> **Your goal**
Of the lines in the data below, write out exactly those from the one holding "jar: present [778,754,829,825]" through the one holding "toaster: none [666,569,740,631]", both included.

> **Exercise inputs**
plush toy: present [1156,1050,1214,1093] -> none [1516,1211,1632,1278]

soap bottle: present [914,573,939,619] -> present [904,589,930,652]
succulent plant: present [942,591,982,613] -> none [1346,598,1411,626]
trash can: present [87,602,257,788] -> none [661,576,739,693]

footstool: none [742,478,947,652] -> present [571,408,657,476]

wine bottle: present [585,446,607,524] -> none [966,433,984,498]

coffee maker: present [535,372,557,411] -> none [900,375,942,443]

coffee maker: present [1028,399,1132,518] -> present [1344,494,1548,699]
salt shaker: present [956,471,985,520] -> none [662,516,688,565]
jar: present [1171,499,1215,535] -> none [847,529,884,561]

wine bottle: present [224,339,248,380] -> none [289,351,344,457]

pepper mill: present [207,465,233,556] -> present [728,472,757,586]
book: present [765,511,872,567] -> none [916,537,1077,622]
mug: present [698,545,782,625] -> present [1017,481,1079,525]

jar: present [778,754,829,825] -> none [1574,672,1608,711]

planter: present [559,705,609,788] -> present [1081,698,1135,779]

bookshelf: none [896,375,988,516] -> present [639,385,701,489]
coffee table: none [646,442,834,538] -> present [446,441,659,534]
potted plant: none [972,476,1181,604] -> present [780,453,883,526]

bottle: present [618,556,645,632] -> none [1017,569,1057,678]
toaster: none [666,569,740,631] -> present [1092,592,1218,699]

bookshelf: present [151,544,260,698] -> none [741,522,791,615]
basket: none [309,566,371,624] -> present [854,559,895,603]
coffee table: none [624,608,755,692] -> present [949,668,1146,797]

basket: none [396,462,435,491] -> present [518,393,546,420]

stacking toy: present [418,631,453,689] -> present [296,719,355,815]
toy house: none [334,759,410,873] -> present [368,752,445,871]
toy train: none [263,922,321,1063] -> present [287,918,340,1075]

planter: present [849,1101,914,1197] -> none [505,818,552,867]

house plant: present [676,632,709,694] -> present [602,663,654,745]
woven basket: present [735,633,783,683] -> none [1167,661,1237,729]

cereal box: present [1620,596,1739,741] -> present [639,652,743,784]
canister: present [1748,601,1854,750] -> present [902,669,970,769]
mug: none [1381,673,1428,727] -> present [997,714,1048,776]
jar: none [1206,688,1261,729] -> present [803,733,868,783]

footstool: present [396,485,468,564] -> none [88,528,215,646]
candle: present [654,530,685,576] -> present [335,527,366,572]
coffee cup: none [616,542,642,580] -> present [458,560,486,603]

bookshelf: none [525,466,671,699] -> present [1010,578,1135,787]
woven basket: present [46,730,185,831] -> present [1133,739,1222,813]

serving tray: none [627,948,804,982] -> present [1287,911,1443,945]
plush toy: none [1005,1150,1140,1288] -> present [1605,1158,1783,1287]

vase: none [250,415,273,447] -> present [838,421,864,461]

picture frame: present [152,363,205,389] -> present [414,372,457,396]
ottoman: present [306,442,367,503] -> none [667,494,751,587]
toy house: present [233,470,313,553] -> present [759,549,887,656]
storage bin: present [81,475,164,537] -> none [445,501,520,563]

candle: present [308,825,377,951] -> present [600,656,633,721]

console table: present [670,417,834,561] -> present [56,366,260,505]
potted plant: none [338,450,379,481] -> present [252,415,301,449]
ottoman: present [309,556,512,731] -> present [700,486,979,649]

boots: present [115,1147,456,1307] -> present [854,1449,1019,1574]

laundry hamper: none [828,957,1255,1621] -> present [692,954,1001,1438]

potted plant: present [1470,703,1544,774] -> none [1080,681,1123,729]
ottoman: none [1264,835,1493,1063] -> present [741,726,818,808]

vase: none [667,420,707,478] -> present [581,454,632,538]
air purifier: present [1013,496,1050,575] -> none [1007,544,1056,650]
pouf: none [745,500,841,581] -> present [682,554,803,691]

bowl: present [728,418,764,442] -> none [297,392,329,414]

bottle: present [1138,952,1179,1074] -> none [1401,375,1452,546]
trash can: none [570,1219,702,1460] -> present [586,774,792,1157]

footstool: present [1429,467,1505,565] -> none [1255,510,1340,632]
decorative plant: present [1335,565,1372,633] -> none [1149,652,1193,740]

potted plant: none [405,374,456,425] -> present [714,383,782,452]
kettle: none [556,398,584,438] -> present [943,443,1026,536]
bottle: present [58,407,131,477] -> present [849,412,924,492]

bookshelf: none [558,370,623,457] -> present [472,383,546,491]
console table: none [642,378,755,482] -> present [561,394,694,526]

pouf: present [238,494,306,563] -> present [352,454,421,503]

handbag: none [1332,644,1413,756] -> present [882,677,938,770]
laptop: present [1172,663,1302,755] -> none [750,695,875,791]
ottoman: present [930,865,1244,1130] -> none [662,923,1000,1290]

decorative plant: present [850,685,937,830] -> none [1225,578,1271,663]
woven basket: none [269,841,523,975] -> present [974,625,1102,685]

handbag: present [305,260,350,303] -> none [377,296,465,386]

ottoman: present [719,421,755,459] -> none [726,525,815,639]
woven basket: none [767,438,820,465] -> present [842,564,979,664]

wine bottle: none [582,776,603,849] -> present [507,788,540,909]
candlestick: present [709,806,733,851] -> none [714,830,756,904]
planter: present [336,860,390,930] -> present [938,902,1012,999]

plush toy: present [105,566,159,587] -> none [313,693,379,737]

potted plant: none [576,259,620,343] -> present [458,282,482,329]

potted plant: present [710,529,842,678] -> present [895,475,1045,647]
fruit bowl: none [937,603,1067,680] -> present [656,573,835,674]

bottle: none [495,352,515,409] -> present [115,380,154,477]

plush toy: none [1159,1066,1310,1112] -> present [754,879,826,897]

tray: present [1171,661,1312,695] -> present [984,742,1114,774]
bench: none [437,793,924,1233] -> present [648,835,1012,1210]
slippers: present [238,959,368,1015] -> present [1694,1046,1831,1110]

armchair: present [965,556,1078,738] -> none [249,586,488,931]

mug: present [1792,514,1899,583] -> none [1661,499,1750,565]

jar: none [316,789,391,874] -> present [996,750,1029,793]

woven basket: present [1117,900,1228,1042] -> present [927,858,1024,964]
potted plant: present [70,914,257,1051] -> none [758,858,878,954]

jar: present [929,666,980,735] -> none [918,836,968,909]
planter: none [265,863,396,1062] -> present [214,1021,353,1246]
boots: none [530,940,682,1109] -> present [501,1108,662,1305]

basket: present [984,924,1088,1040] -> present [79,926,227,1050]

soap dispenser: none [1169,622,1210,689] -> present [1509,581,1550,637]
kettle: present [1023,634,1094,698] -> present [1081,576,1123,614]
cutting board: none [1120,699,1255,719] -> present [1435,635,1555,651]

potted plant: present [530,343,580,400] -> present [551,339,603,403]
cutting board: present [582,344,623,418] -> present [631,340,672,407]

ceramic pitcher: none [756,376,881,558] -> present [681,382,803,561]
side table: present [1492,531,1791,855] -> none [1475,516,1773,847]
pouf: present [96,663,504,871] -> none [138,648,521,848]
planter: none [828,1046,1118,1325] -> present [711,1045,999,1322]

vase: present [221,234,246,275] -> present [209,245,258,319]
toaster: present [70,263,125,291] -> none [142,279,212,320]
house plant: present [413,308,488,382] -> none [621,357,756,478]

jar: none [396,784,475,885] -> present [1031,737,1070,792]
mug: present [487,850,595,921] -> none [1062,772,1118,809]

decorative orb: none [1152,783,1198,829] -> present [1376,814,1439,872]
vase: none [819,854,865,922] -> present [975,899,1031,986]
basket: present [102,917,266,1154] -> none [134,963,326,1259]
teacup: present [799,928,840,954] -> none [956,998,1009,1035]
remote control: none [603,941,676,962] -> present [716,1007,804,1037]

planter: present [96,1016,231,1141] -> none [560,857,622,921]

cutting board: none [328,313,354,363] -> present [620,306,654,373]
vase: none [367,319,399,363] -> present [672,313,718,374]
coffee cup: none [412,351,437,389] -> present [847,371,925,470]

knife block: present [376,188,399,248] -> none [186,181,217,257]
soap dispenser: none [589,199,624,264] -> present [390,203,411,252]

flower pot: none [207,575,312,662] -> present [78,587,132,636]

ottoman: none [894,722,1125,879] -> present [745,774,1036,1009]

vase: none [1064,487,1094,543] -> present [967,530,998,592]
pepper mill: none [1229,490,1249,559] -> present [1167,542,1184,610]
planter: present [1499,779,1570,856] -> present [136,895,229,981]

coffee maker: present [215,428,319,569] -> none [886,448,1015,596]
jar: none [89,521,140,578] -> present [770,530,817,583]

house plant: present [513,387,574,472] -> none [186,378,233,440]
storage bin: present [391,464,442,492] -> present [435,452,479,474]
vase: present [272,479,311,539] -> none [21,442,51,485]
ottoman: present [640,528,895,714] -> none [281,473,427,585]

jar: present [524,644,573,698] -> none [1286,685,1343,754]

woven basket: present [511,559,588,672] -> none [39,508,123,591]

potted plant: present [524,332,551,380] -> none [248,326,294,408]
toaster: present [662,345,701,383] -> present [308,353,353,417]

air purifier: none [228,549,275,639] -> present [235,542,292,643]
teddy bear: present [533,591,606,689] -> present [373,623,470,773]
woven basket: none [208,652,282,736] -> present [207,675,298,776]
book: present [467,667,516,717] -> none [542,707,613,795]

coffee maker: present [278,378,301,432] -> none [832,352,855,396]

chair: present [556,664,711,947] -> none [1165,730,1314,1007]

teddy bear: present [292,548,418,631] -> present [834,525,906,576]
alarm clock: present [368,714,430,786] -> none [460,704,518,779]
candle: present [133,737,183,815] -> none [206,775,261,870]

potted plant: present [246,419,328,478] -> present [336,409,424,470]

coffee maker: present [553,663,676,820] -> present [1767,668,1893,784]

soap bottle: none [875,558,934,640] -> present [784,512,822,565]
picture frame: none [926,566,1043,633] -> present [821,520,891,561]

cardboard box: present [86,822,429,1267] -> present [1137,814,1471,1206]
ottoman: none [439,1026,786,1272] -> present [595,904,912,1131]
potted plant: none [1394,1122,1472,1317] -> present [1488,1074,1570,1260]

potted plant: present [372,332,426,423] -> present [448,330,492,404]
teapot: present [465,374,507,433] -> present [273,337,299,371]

> **Answer to the problem**
jar: present [778,754,829,825] -> none [1574,672,1608,711]

planter: present [559,705,609,788] -> present [1081,698,1135,779]

bookshelf: none [896,375,988,516] -> present [639,385,701,489]
coffee table: none [646,442,834,538] -> present [446,441,659,534]
potted plant: none [972,476,1181,604] -> present [780,453,883,526]

bottle: present [618,556,645,632] -> none [1017,569,1057,678]
toaster: none [666,569,740,631] -> present [1092,592,1218,699]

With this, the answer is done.